Alipay is also being smart about the security question, which will inevitably come up when you're talking about an AI that can interact with your money. Any transaction involving actual fund transfers still requires explicit user confirmation. The AI can initiate and prepare, but it cannot move money without you saying so. Alipay's long-standing payment protection guarantee remains in place. Given that the platform processes a staggering volume of financial transactions daily, getting this wrong would be catastrophic — so the cautious approach here makes sense.

The competitive context is what makes this launch genuinely interesting. WeChat, which has a larger user base and a deeper social graph than Alipay, is still in the process of figuring out how AI agents fit into its ecosystem. By opening large-scale testing now, Alipay has grabbed an early lead in a race that could define which super app becomes the default AI interface for hundreds of millions of people.

Payments and daily services are arguably the best possible environment for AI agents to prove their value.

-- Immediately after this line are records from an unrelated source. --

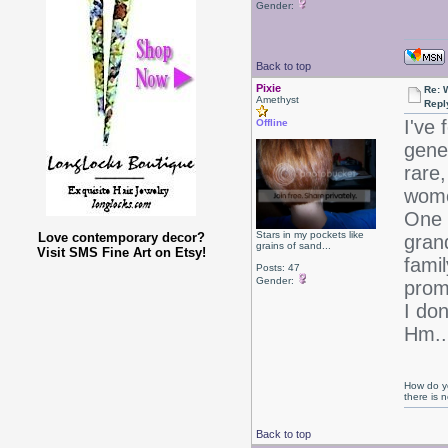
Gender:
Back to top
Pixie
Re: 
Amethyst
Repl
I've 
Offline
gene
rare,
women
One 
Stars in my pockets like
Love contemporary decor?
gran
grains of sand...
Visit SMS Fine Art on Etsy!
fami
Posts: 47
Gender:
prom
I don
Hm..
How do yo
there is
Back to top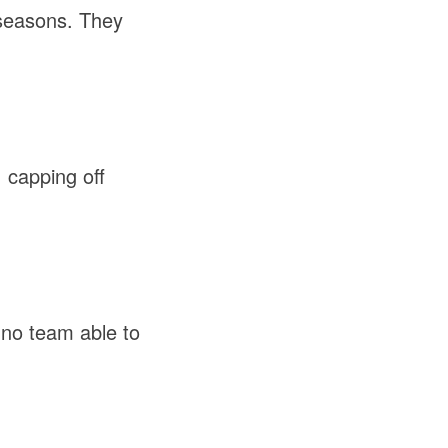
 seasons. They
.
 capping off
no team able to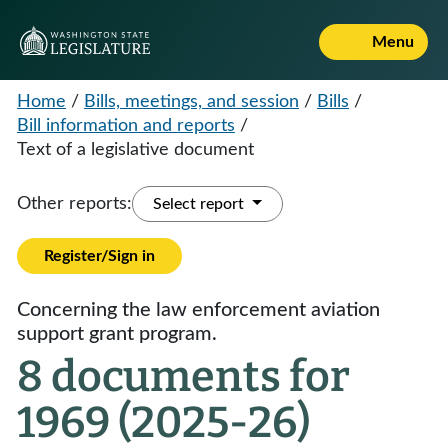
Menu
Home
/
Bills, meetings, and session
/
Bills
/
Bill information and reports
/
Text of a legislative document
Other reports:
Select report
Register/Sign in
Concerning the law enforcement aviation
support grant program.
8 documents for
1969 (2025-26)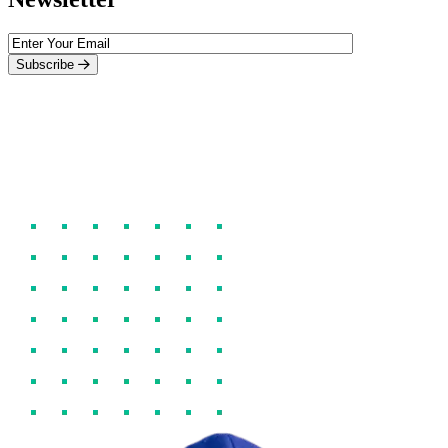
Subscribe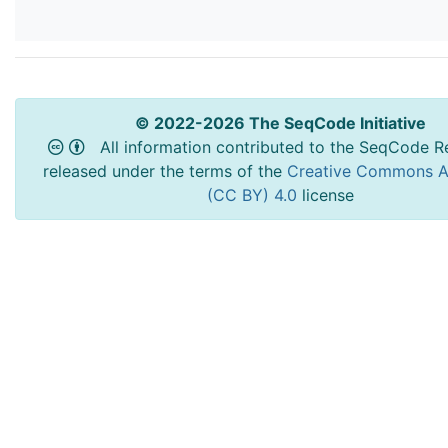
© 2022-2026 The SeqCode Initiative
All information contributed to the SeqCode Re
released under the terms of the
Creative Commons At
(CC BY) 4.0
license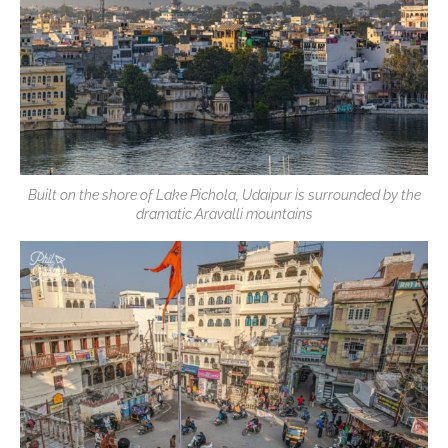
Built on the shore of Lake Pichola, Udaipur is surrounded by the
dramatic Aravalli mountains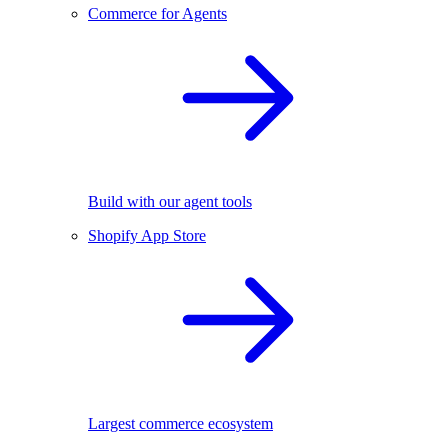
Commerce for Agents
Build with our agent tools
Shopify App Store
Largest commerce ecosystem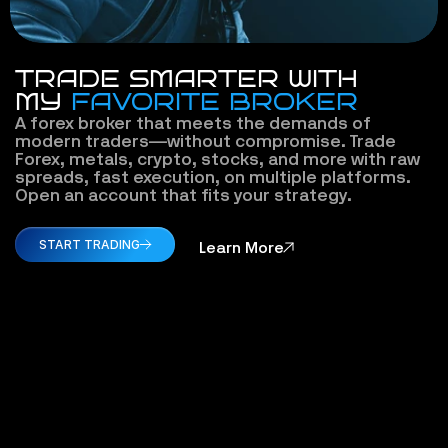
TRADE SMARTER WITH
MY 
FAVORITE BROKER
A forex broker that meets the demands of 
modern traders—without compromise. Trade 
Forex, metals, crypto, stocks, and more with raw 
spreads, fast execution, on multiple platforms. 
Open an account that fits your strategy.
START TRADING
Learn More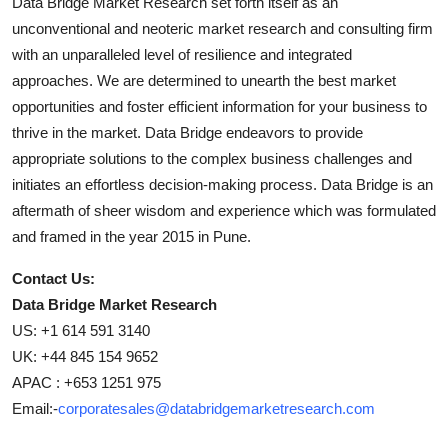
Data Bridge Market Research set forth itself as an
unconventional and neoteric market research and consulting firm
with an unparalleled level of resilience and integrated
approaches. We are determined to unearth the best market
opportunities and foster efficient information for your business to
thrive in the market. Data Bridge endeavors to provide
appropriate solutions to the complex business challenges and
initiates an effortless decision-making process. Data Bridge is an
aftermath of sheer wisdom and experience which was formulated
and framed in the year 2015 in Pune.
Contact Us:
Data Bridge Market Research
US: +1 614 591 3140
UK: +44 845 154 9652
APAC : +653 1251 975
Email:-
corporatesales@databridgemarketresearch.com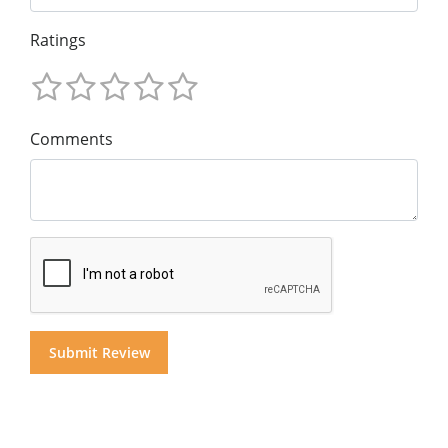
Ratings
Comments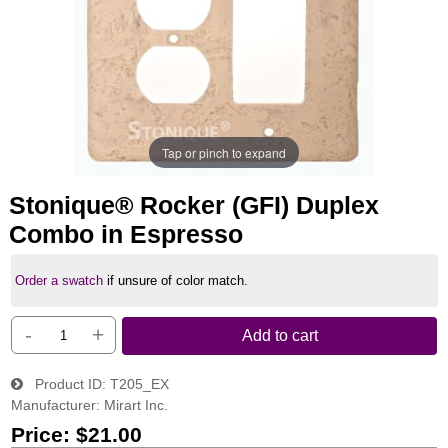
Tap or pinch to expand
Stonique® Rocker (GFI) Duplex
Combo in Espresso
Order a swatch
if unsure of color match.
-
+
Add to cart
Product ID
T205_EX
Manufacturer
Mirart Inc.
Price:
$21.00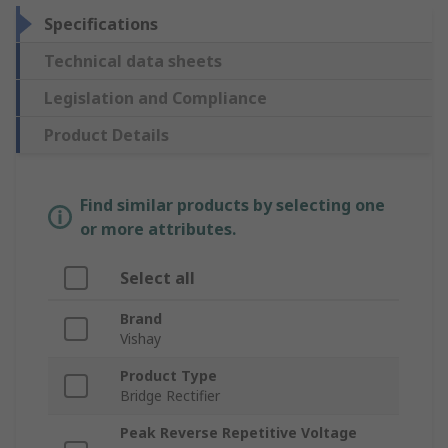
Specifications
Technical data sheets
Legislation and Compliance
Product Details
Find similar products by selecting one
or more attributes.
Select all
Brand
Vishay
Product Type
Bridge Rectifier
Peak Reverse Repetitive Voltage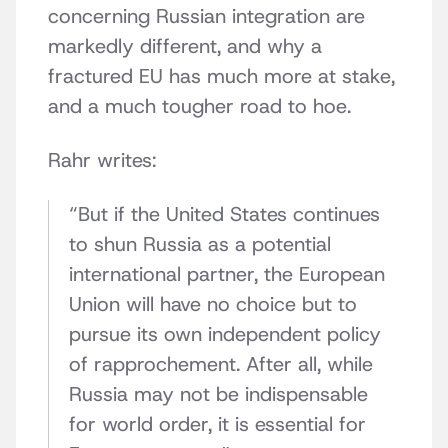
concerning Russian integration are
markedly different, and why a
fractured EU has much more at stake,
and a much tougher road to hoe.
Rahr writes:
“But if the United States continues
to shun Russia as a potential
international partner, the European
Union will have no choice but to
pursue its own independent policy
of rapprochement. After all, while
Russia may not be indispensable
for world order, it is essential for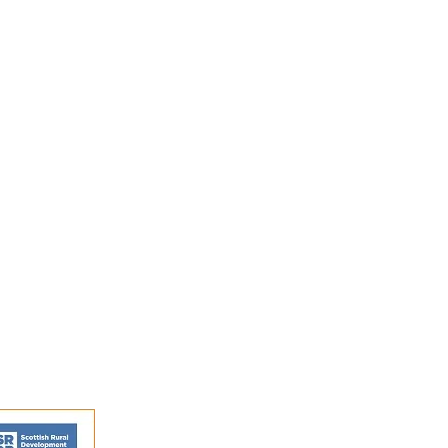
ition by Jon Bishop at
in Stirling
s and activities.
FAQs
Shipping and Returns
Privacy Policy
Terms and conditions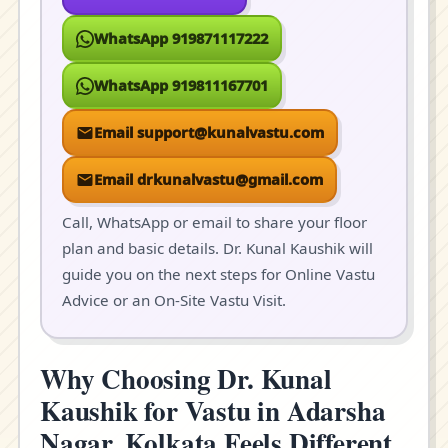
WhatsApp 919871117222
WhatsApp 919811167701
Email support@kunalvastu.com
Email drkunalvastu@gmail.com
Call, WhatsApp or email to share your floor
plan and basic details. Dr. Kunal Kaushik will
guide you on the next steps for Online Vastu
Advice or an On-Site Vastu Visit.
Why Choosing Dr. Kunal
Kaushik for Vastu in Adarsha
Nagar, Kolkata Feels Different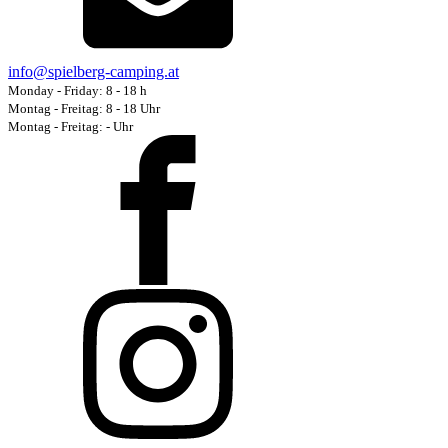
info@spielberg-camping.at
Monday - Friday
:
8
-
18
h
Montag - Freitag: 8 - 18 Uhr
Montag - Freitag:
-
Uhr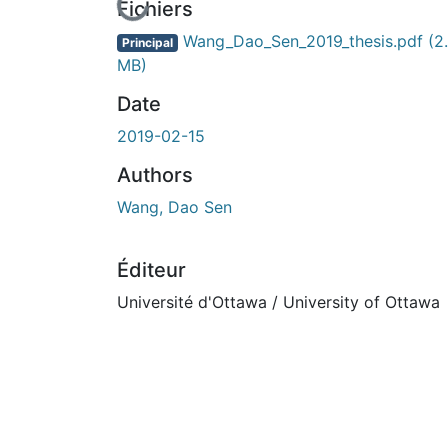
En cours de chargement...
Fichiers
Wang_Dao_Sen_2019_thesis.pdf
(2
Principal
MB)
Date
2019-02-15
Authors
Wang, Dao Sen
Éditeur
Université d'Ottawa / University of Ottawa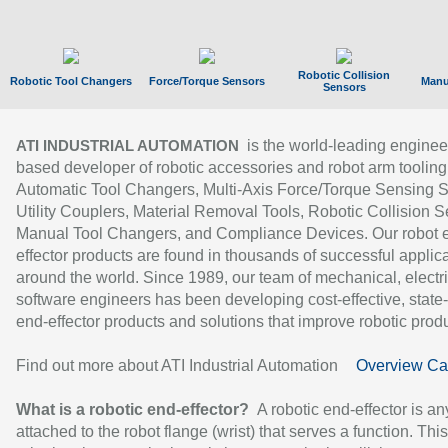
Robotic Collision
Robotic Tool Changers
Force/Torque Sensors
Manu
Sensors
is the world-leading enginee
ATI INDUSTRIAL AUTOMATION
based developer of robotic accessories and robot arm tooling
Automatic Tool Changers, Multi-Axis Force/Torque Sensing 
Utility Couplers, Material Removal Tools, Robotic Collision S
Manual Tool Changers, and Compliance Devices. Our robot 
effector products are found in thousands of successful applic
around the world. Since 1989, our team of mechanical, electri
software engineers has been developing cost-effective, state-
end-effector products and solutions that improve robotic produc
Find out more about ATI Industrial Automation
Overview Ca
What is a robotic end-effector?
A robotic end-effector is an
attached to the robot flange (wrist) that serves a function. Thi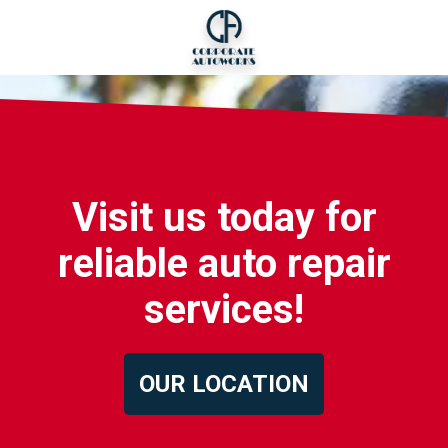
Visit us today for
reliable auto repair
services!
OUR LOCATION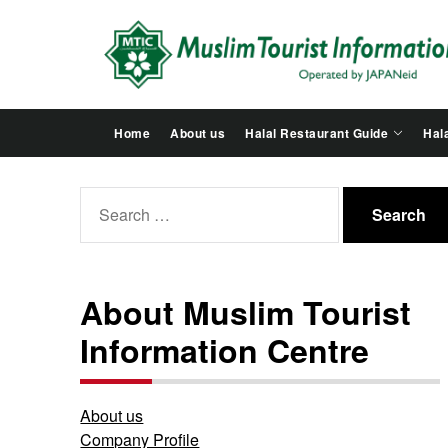
Skip
to
the
content
Home
About us
Halal Restaurant Guide
Hala
Search
for:
About Muslim Tourist
Information Centre
About us
Company Profile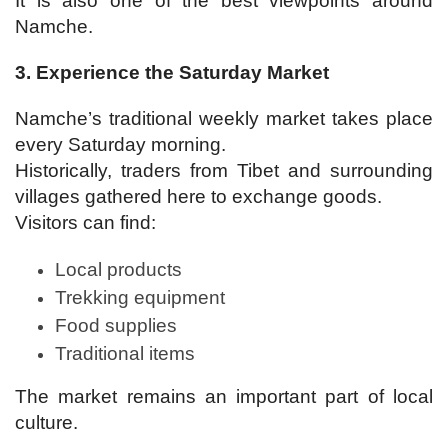
It is also one of the best viewpoints around
Namche.
3. Experience the Saturday Market
Namche’s traditional weekly market takes place
every Saturday morning.
Historically, traders from Tibet and surrounding
villages gathered here to exchange goods.
Visitors can find:
Local products
Trekking equipment
Food supplies
Traditional items
The market remains an important part of local
culture.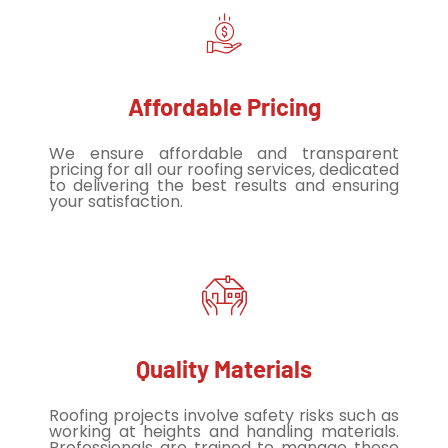
Affordable Pricing
We ensure affordable and transparent
pricing for all our roofing services, dedicated
to delivering the best results and ensuring
your satisfaction.
Quality Materials
Roofing projects involve safety risks such as
working at heights and handling materials.
Professionals are trained to manage these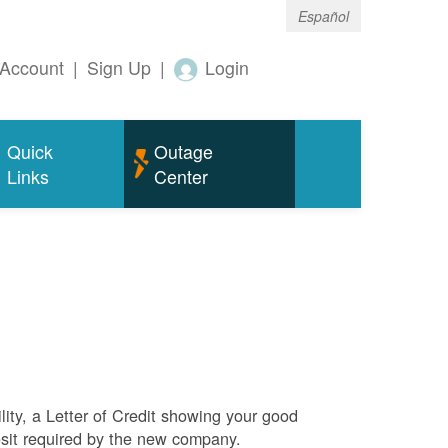
Español
Account
|
Sign Up
|
Login
Quick
Outage
Links
Center
ity, a Letter of Credit showing your good
sit required by the new company.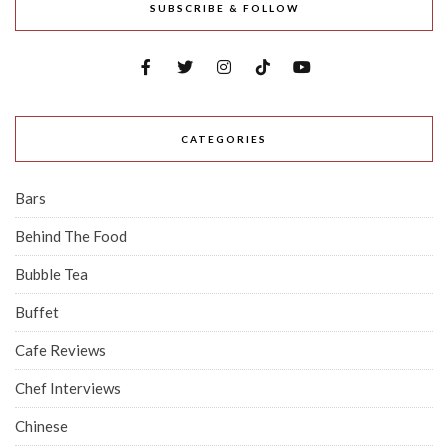
SUBSCRIBE & FOLLOW
CATEGORIES
Bars
Behind The Food
Bubble Tea
Buffet
Cafe Reviews
Chef Interviews
Chinese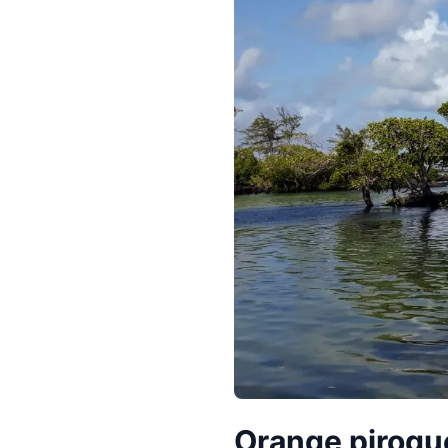
Orange pirogue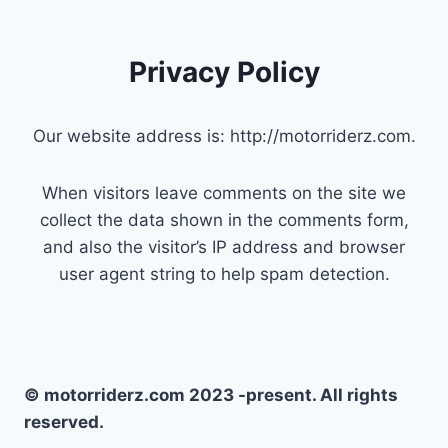
Privacy Policy
Our website address is: http://motorriderz.com.
When visitors leave comments on the site we
collect the data shown in the comments form,
and also the visitor’s IP address and browser
user agent string to help spam detection.
© motorriderz.com 2023 -present. All rights
reserved.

The tasks are frequent, the user intent is clear, and success is easy to measure. If Abao can reliably handle the mundane but annoying errands that fill everyday life in China, the habit formation potential is enormous.

Alipay is also being pragmatic about adoption by letting users toggle freely between the classic interface and the new AI-native one. That's the right call. Not everyone is ready to chat their way through financial tasks, and forcing the transition would generate backlash rather than enthusiasm.

If early testing goes well, Alipay could stop being thought of primarily as a payments app — and start being thought of as the assistant that runs your life.